Morreu. Tenho pena que assim seja mas nada posso fazer para contrariar um acontecimento tão triste como a morte.
A tia Delerina enviuvou dias (ou semanas, não sei ao certo) antes de eu nascer, tinha quarenta anos. Depois lutou, labutou. Tinha apenas uma filha mas lutou e labutou. Arranjou marido, que tenha feito parte da grande peleja é que não sei mas arranjou um marido, de seu nome António Chora, o que naquele tempo era visto como um descalabro.
O meu tio emprestado era tímido e distante, manifestava-se pouco e não se misturava com ninguém, se calhar devido ao 'descalabro'. A minha mãe dizia-me para cumprimentar o tio e eu cumprimentava na bochecha, naquele sitiozinho da cara dos homens onde não há barba, mas nunca consegui vê-lo como meu tio como via outros meus tios emprestados: o ti Chico João que fazia anos no mesmo dia que eu, ou o ti Chico Mestre sempre tão sossegado. Também os cumprimentava na bochecha onde não havia barba mas esses sentia-os como meus tios.
Voltando à minha tia: fazia queijos e ganhava prémios, sei que ganhou alguns prémios confeccionando o queijo de Serpa. Nesse tempo, o das vacas gordas, a minha tia usava ouro com fartura. Dedos, pescoço, pulsos, tudo cintilava. Era moda, era assim e não era nenhum descalabro...
Eu gostava muito de ir à da ti Delerina. Mesmo sendo em pleno Baixo Alentejo, a casa dela era tipo algarvia, tinha um terraço no telhado. Tinha bonecas em todas as divisões da casa que tinham sido, ou não, da minha prima. Olhava-as cheia de desejo de lhes tocar mas nem me atrevia a pedir porque o 'não' era o que tinha como mais certo.

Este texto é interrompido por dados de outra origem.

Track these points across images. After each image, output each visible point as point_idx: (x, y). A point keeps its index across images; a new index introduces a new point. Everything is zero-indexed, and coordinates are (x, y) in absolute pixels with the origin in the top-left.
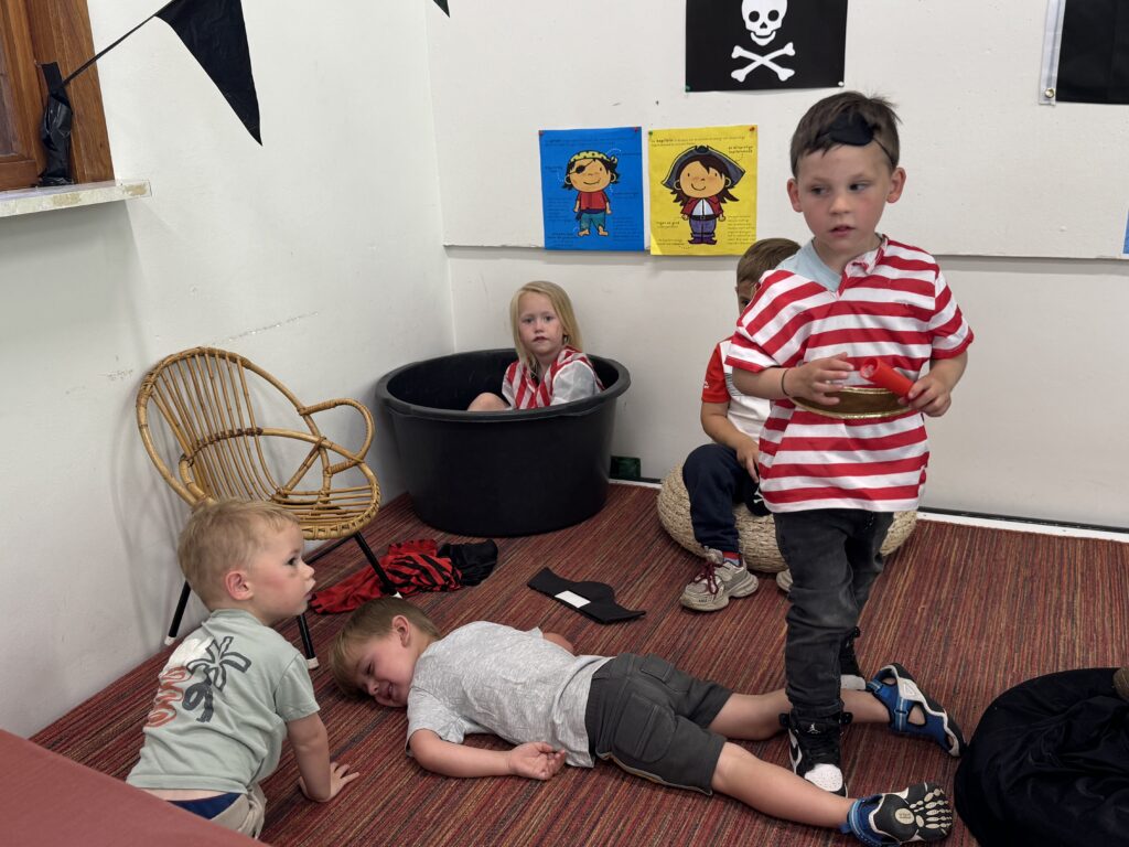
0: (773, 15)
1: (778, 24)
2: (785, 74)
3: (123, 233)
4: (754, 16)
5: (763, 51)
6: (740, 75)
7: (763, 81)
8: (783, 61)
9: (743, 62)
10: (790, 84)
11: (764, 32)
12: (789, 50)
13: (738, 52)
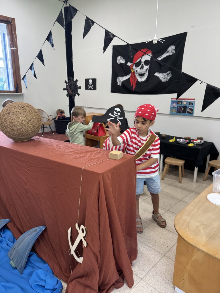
0: (91, 82)
1: (91, 83)
2: (92, 88)
3: (23, 98)
4: (90, 82)
5: (90, 86)
6: (89, 88)
7: (91, 89)
8: (92, 87)
9: (89, 87)
10: (93, 89)
11: (90, 84)
12: (92, 86)
13: (89, 86)
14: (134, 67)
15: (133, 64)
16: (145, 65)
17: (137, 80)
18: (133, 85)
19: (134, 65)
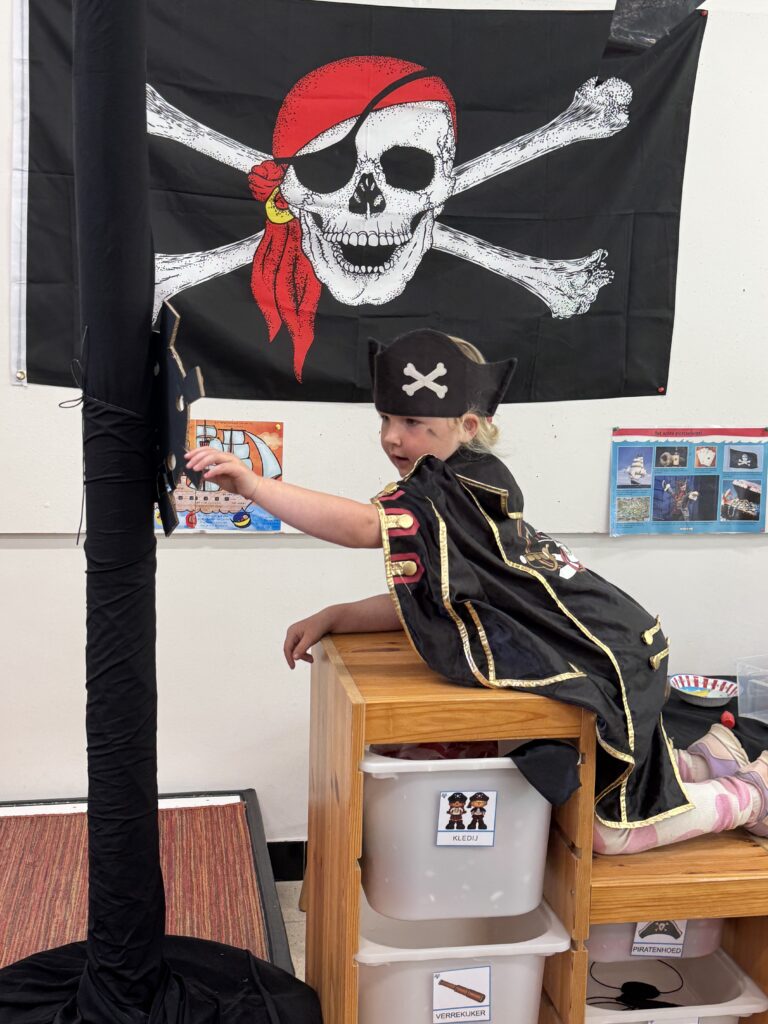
14: (293, 188)
15: (281, 163)
16: (395, 181)
17: (324, 288)
18: (284, 326)
19: (291, 171)
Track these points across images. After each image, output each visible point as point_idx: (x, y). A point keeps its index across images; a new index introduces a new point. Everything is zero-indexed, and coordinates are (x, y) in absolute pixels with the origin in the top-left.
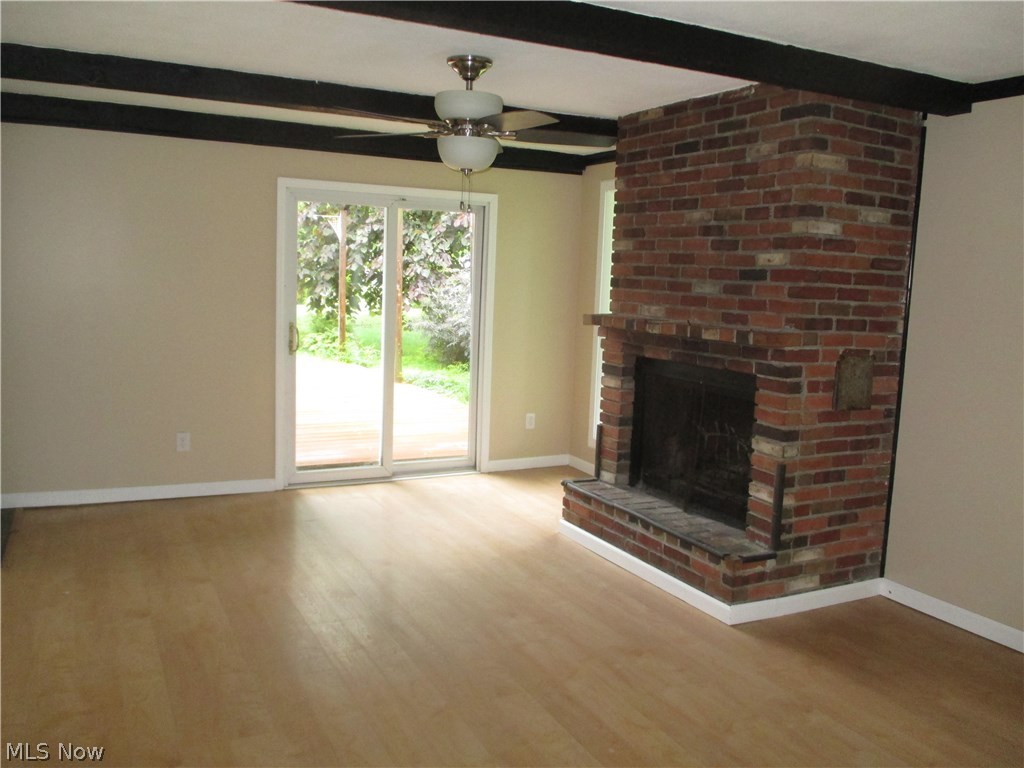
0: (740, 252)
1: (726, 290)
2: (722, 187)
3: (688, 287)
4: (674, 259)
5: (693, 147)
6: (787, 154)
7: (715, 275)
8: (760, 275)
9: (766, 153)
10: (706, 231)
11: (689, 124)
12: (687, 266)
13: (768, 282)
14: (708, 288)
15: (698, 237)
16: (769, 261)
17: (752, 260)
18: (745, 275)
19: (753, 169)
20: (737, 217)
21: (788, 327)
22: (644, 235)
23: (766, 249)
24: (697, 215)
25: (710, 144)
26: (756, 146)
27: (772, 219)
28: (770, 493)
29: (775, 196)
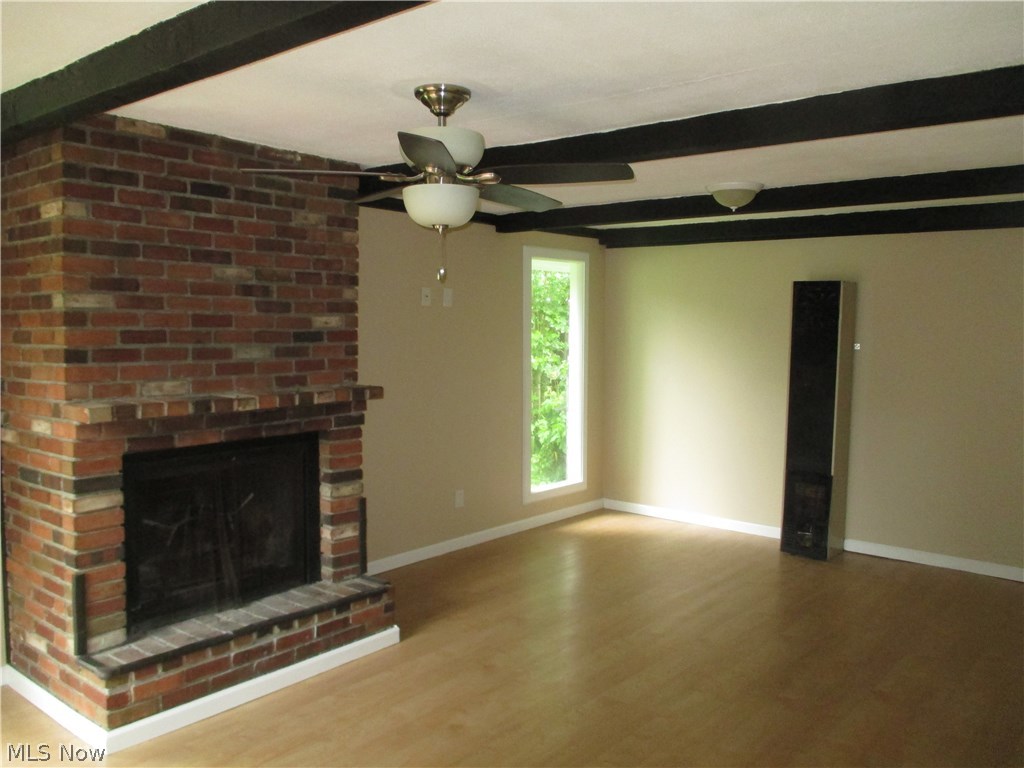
0: (293, 314)
1: (278, 353)
2: (263, 245)
3: (227, 353)
4: (199, 320)
5: (222, 192)
6: (335, 228)
7: (261, 338)
8: (316, 336)
9: (314, 223)
10: (247, 290)
11: (213, 163)
12: (221, 329)
13: (326, 342)
14: (255, 353)
15: (233, 297)
16: (326, 323)
17: (309, 322)
18: (298, 337)
19: (301, 233)
20: (287, 279)
21: (347, 381)
22: (137, 288)
23: (321, 312)
24: (232, 271)
25: (244, 195)
26: (302, 213)
27: (324, 285)
28: (355, 528)
29: (328, 265)
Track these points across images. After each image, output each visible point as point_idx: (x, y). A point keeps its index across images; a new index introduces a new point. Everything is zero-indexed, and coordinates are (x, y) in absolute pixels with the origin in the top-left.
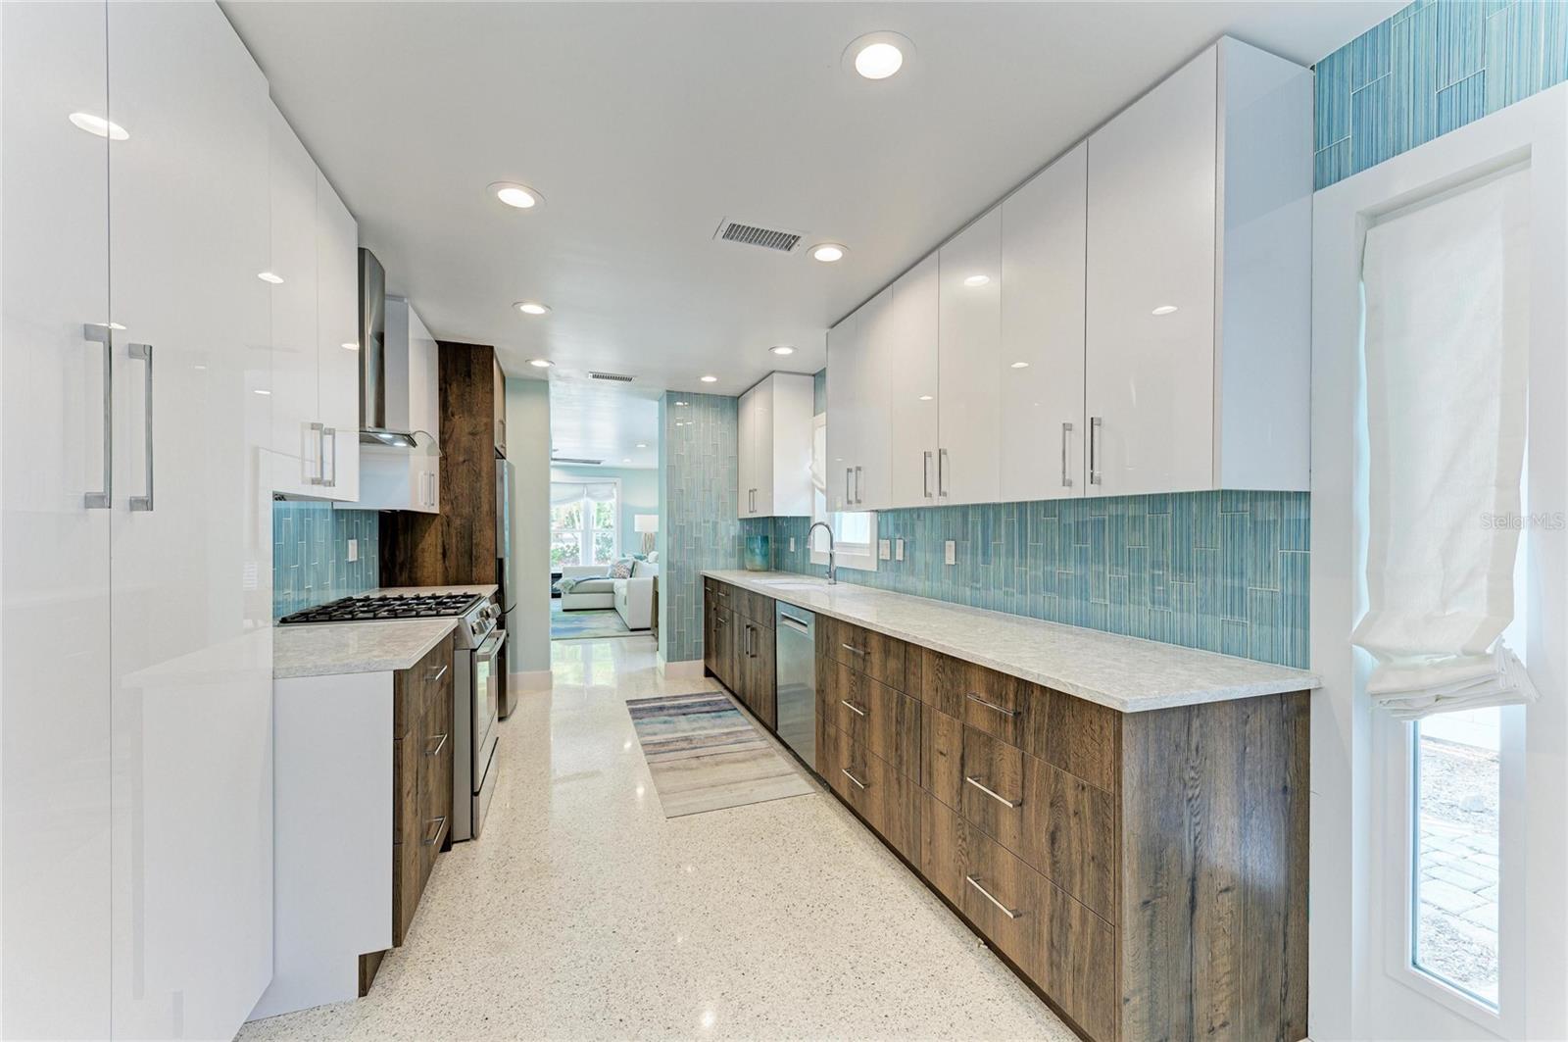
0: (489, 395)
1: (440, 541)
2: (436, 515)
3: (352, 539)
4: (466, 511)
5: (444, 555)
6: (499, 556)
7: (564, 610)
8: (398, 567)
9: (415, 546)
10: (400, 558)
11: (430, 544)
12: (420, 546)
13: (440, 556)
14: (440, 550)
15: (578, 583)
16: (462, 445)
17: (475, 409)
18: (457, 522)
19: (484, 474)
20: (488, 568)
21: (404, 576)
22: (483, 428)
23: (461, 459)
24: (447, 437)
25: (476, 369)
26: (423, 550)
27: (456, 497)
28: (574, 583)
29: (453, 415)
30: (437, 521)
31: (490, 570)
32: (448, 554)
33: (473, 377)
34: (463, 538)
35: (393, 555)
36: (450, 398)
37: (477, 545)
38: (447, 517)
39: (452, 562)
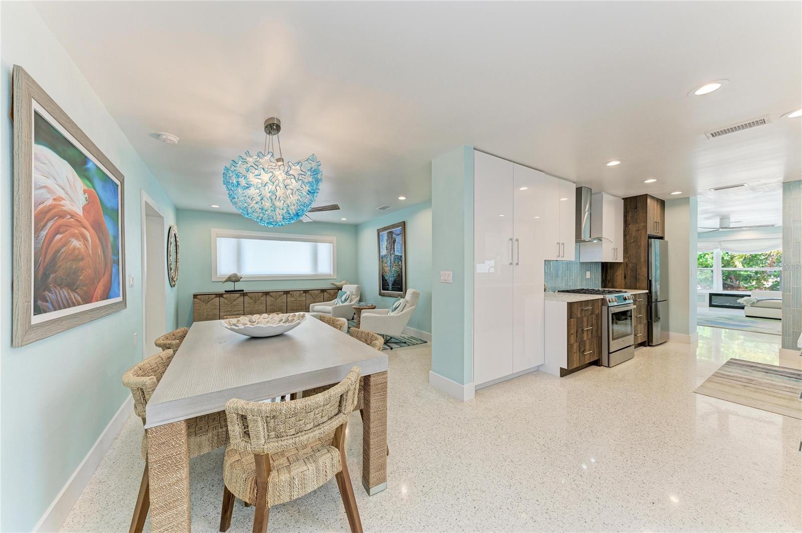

E foi assim. Ao momento é o que recordo da minha tia Delerina. Quando soube que ela morreu deitei algumas lágrimas porque gostava dela, era a tia mais engraçada que eu tinha. Não foram lágrimas de dor pela separação física porque não costumo estar perto dela, foram lágrimas de uma dor que sinto sempre que morre alguém que está na minha memória, que é bem lembrada e bom lembrar.